# Smith and Wesson CS45



## Sonny Boy (Sep 20, 2009)

Thinking of moving to the dark side as I am mostly a HK and Walther fan. Any comments on the Smith and Wesson CS45 for a CCW gun.

Trigger.

Accuracy.

Model types if there are different ones?

S.S. verses black

I live in CA so I know the round capacity is 6, a bit limited, but the maximum in CA is 10. 

Any help would be appreciated.


----------



## ArmyCop (May 7, 2006)

I've had the S&W CS45 for several years now. Unitl recently it's been my primary CCW. Great little .45 - VERY accurate, very little felt recoil. Sometimes in holster - sometimes in front right pocket. Only one model that I'm aware of.

http://www.smith-wesson.com/webapp/...d=10001&productId=12753&langId=-1&isFirearm=Y

I just got a Taurus PT145 to try for CC. One reason I got the Taurus was it's having an accessory rail. For my CC and when on the night stand it'll have an LED Light mounted for if / when something goes "bump in the night".

**Problem statement**
For each statement below, say whether it agrees with the thread about the Smith and Wesson CS45 above, answering yes or no and quoting the words of the thread that decide it.
1. The person asking about the pistol is mostly a fan of HK and Walther.
2. The reply says the CS45 comes in several model types.
3. The reply says the CS45 has a lot of felt recoil.
The items after this point come from a different source than the thread above.

Document images with their source code
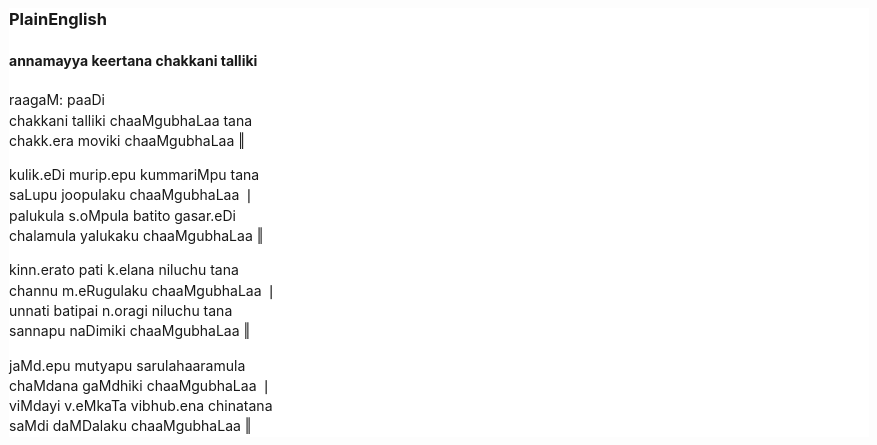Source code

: ### PlainEnglish

#### annamayya keertana chakkani talliki

raagaM: paaDi  
chakkani talliki chaaMgubhaLaa tana   
chakk.era moviki chaaMgubhaLaa ‖

kulik.eDi murip.epu kummariMpu tana   
saLupu joopulaku chaaMgubhaLaa ❘  
palukula s.oMpula batito gasar.eDi   
chalamula yalukaku chaaMgubhaLaa ‖

kinn.erato pati k.elana niluchu tana   
channu m.eRugulaku chaaMgubhaLaa ❘  
unnati batipai n.oragi niluchu tana   
sannapu naDimiki chaaMgubhaLaa ‖

jaMd.epu mutyapu sarulahaaramula   
chaMdana gaMdhiki chaaMgubhaLaa ❘  
viMdayi v.eMkaTa vibhub.ena chinatana  
saMdi daMDalaku chaaMgubhaLaa ‖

**Finished exercise**
1. Yes: "I am mostly a HK and Walther fan"
2. No: "Only one model that I'm aware of."
3. No: "very little felt recoil"